As we’ve reported, the ruling from Fourth District Court Judge Jennifer Brown has cleared the way for Hideout’s Town Council to decide about an annexation into Summit County—and about a prospective Development Agreement with businessman Nate Brockbank.

While the Town Council was scheduled to meet Thursday night, technical glitches led them to bump the meeting to Friday.

Meanwhile, the town also responded to a statement from Summit County and Park City, asking them to condemn the rhetoric of Brockbank’s attorney, Bruce Baird.

The Hideout Council rescheduled their meeting to 7 p.m. on Friday night.   The town’s attorney, Polly McLean, said they wanted to be sure the public had access to the meeting.    It will be available on Youtube.

That also occurred a day after Park City and Summit County condemned attorney Baird, saying that in one Hideout work session, he said about the town’s opponents, “All those SOBs should have been taken out and shot.”

In a statement posted on their website, the town said it’s clear that Baird was referring to people who were Zoom Bombing and Porn Bombing during the town’s meetings.

The statement said they don’t believe that Baird was in any way trying to incite violence.    It added that he isn’t their counsel, “and the Town cannot choose who a developer may choose to hire.”

However, they said that Hideout doesn’t in any way condone any unprofessional or incendiary comments or actions.

The statement said the town is pursuing annexation in good faith and in accord with its legal rights.     They said while that has caused many people to react in unfortunate ways, all sides in the controversy should react with professionalism, respect and civility.

Talking to us Thursday morning, Summit County Council Member Kim Carson said that Baird had made incredibly offensive and very odd comments, such as stating that Hideout was able to get other parties to the regional-planning table by “holding a gun to their heads” with the annexation.       

“In his meeting the other night, he used several references to guns, shooting people.   I just can’t imagine doing something like that, especially with everything that’s going on nation-wide right now.  It was just very objectionable.  (Leslie) Why did you think it was important that the county and Park City issue this joint letter condemning Baird?  (Carson) Because it was so offensive.   And it was done repeatedly throughout the meeting.  He also used foul language throughout it.”

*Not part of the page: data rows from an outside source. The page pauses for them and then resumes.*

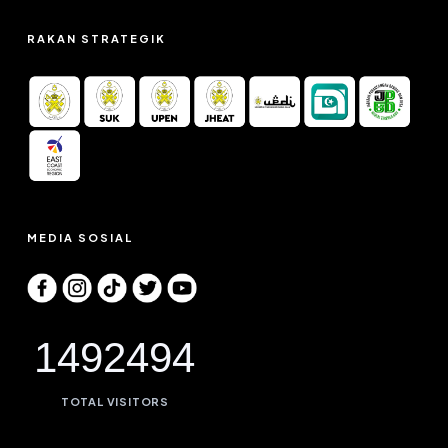
RAKAN STRATEGIK
MEDIA SOSIAL
1492494
TOTAL VISITORS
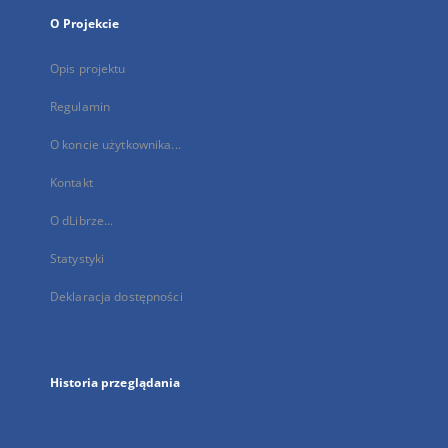
O Projekcie
Opis projektu
Regulamin
O koncie użytkownika...
Kontakt
O dLibrze...
Statystyki
Deklaracja dostępności
Historia przeglądania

The city/county statement said Baird may try to write off his comments as hyperbole, “resulting from on-air overindulgence during a live government meeting.”       

“And it was just incredibly unprofessional.   (Leslie) Could he say in his defense that he wasn’t actively threatening protestors, but rather those Zoom Bombers, people who are actively sabotaging the public meetings?  (Carson)  Yeh, but there were other references besides that one reference.  But he didn’t clarify that either, Leslie.  And from what I heard, he insinuated that those Zoom Bombers and those that were protesting were all individuals from the neighboring area.”

Carson said that she and Council Chairman Doug Clyde have had confidential discussions with Hideout.    She couldn’t say anything except that the talks have been productive.       

“Our goal was, No. 1, to build a relationship with them, and secondly, to talk about the challenges and the opportunities that surround the issues that they have right now.   And so I would say that from those two standpoints, it’s been successful.”

Carson, speaking to us before the judge’s ruling, said if they lost in court, they would move forward, respond appropriately to any requests from the town, and continue to pursue regional planning.         

“We still have a lot to work with as far as transportation’s concerned.   So I would say that any regional partner is invited to the table to discuss that area.  As far as other regional planning for them, it’s going to be up to them to reach out to the required service providers.  There’s a lot of questions around water and sewer service through JSSD.  If you take service from them, and then you have water draining into another river drainage, there’s issues there.    So there’s a lot of unanswered questions that they’ll need to work through.”

Summit County Council Member Kim Carson.